§ **Passage to read**:

David Brent is one of the great comic creations

David Brent is one of the great comic creations

Robert Tanitch reviews the latest DVDs

DAVID BRENT – A LIFE ON THE ROAD (Entertainment One). In 2002 Ricky Gervais in the TV sit-com, The Office, created one of the great comic characters. The redundant middle-manager is now a sanitary sales rep who takes time off to be a rock star in a band he mismanages. It’s a one-joke mock-documentary, more suited to a TV sit-com series than a full length film. But David Brent, crude, tasteless, offensive, tactless, insensitive, deluded and friendless, a pathetic idiot who never gets it right, is as excruciatingly cringe-making as ever and painfully funny to watch. Ben Bailey Smith (better known by his stage name, Doc Brown) is the rapper Brent patronizes.

THE BLUE LAMP (StudioCanal).This semi-documentary, directed by Bail Dearden and shot mainly on the streets of post-war London, is a tribute to the British bobby on the beat and doing routine duties. The film is essentially a Scotland Yard public relations job and it did wonders for recruitment and the careers of Dirk Bogarde and Jack Warner. Bogarde is a hysterical vicious thug (despised by the professional criminal classes) who panics and kills a policeman when he is caught robbing cinema.  The most extraordinary thing is the finale in which the underworld and bookies join forces with the police in White City Stadium to catch him.  Warner would go on to play Dixon of Dock Green on TV for the rest of his career and become a freeman of all police stations.

SWALLOWS AND AMAZONS (StudioCanal). The Arthur Ransome books were once my favourite reading. They are the only children’s books I have kept. I haven’t reread them since. So I thought the film might just be a nostalgic trip to the Lake District.  Ransome was a spy but that is no excuse for turning Swallows and Amazons (published in 1929) into a pastiche Alfred Hitchcock/John Buchan spy story and setting it in 1935, all in a vain effort to liven things up. The result is a twee, wholesome hybrid which will please neither Ransome nor Buchan aficionados. Interestingly, one of the deleted scenes available shows a dramatic scene very early on on a train. It was cut presumably because it would raise the wrong expectations.

§ **Data**:
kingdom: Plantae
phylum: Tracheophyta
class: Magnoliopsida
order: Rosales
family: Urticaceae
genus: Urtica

* * *

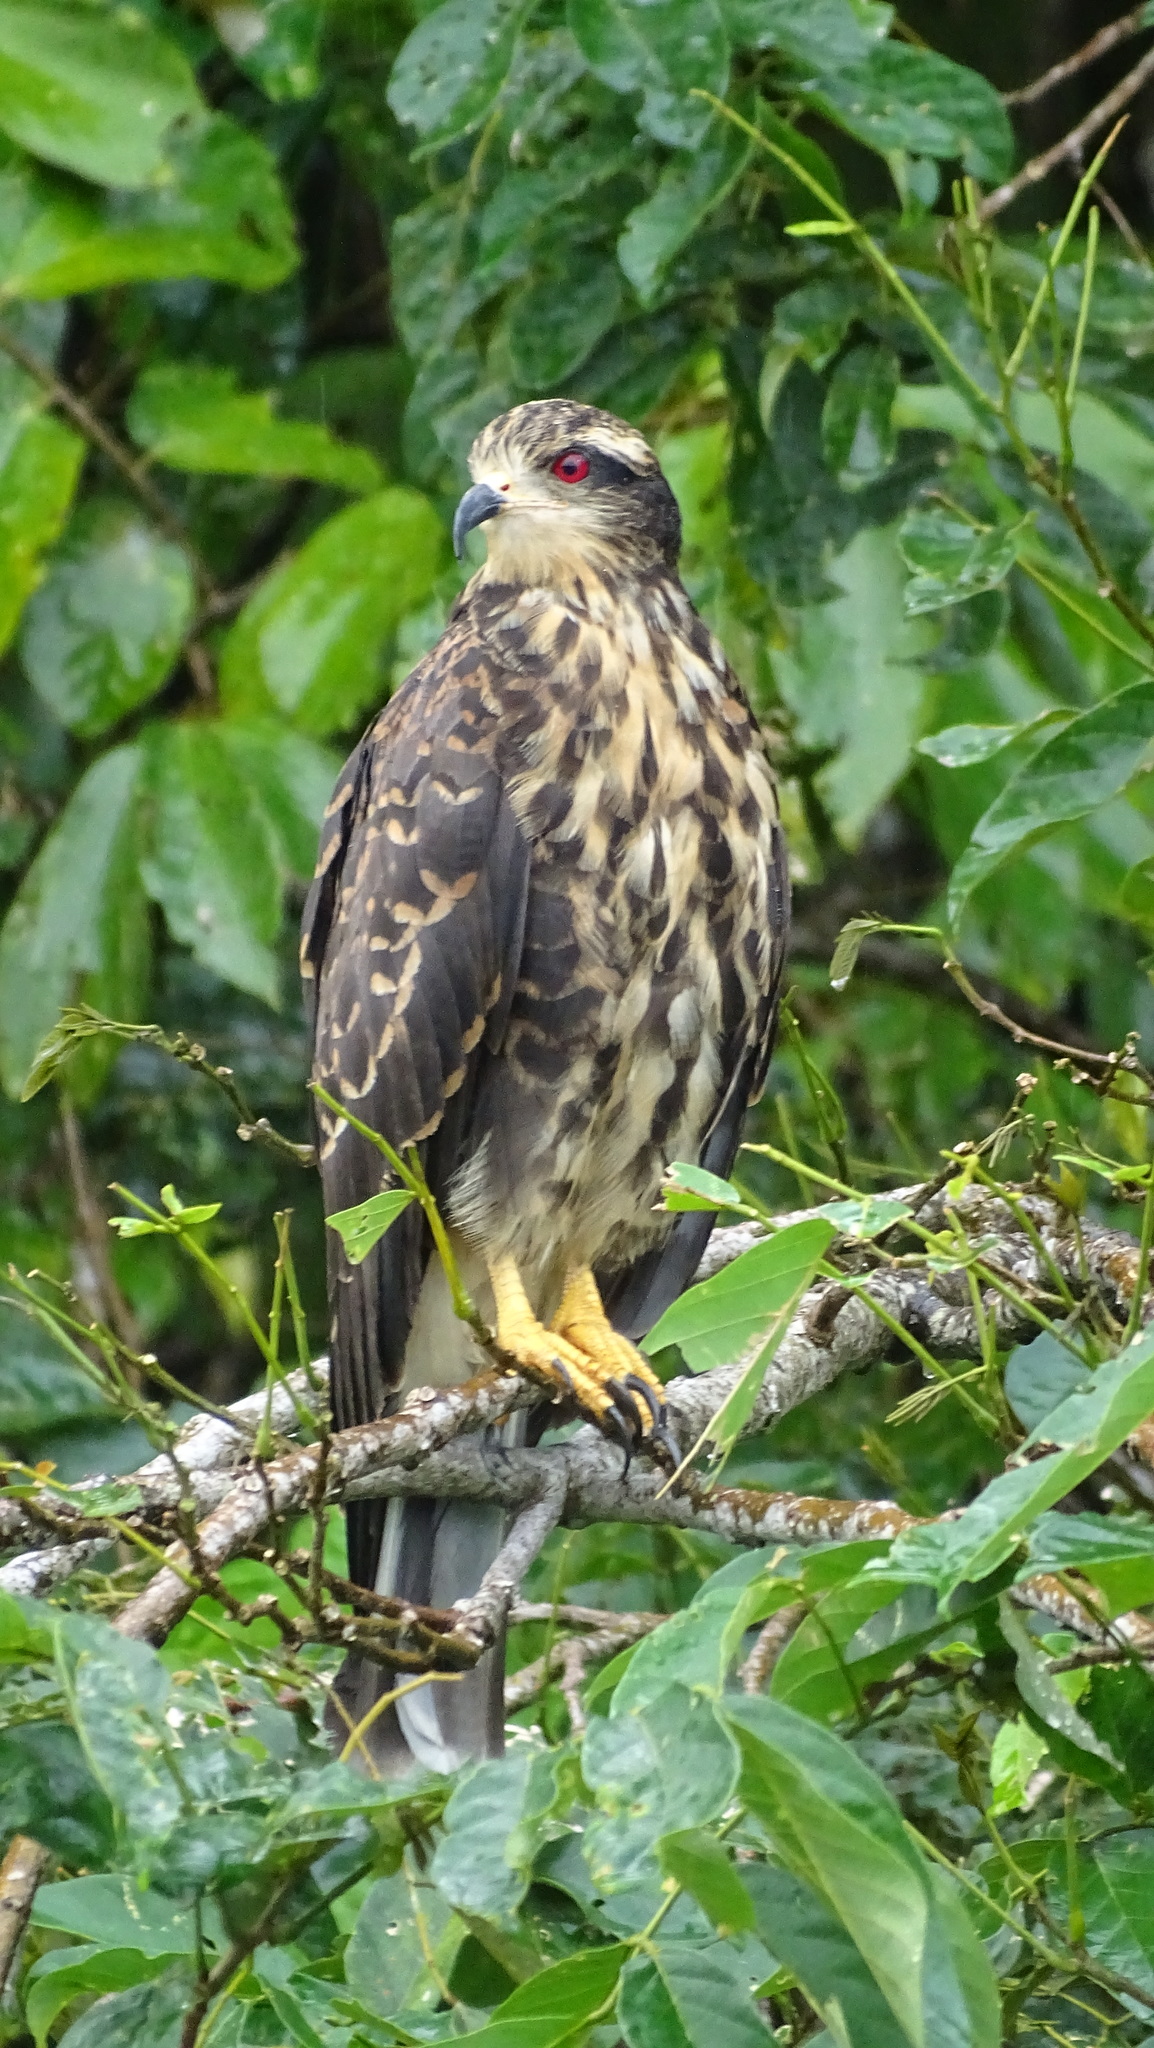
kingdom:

§ **Your objective**: Give the stretch of the DVD reviews from "SWALLOWS AND AMAZONS (StudioCanal)." through "the wrong expectations." again, swapping "nostalgic" for "sentimental". Use only the DVD reviews, not the rows, to do this.

§ **Response area**:
SWALLOWS AND AMAZONS (StudioCanal). The Arthur Ransome books were once my favourite reading. They are the only children’s books I have kept. I haven’t reread them since. So I thought the film might just be a sentimental trip to the Lake District.  Ransome was a spy but that is no excuse for turning Swallows and Amazons (published in 1929) into a pastiche Alfred Hitchcock/John Buchan spy story and setting it in 1935, all in a vain effort to liven things up. The result is a twee, wholesome hybrid which will please neither Ransome nor Buchan aficionados. Interestingly, one of the deleted scenes available shows a dramatic scene very early on on a train. It was cut presumably because it would raise the wrong expectations.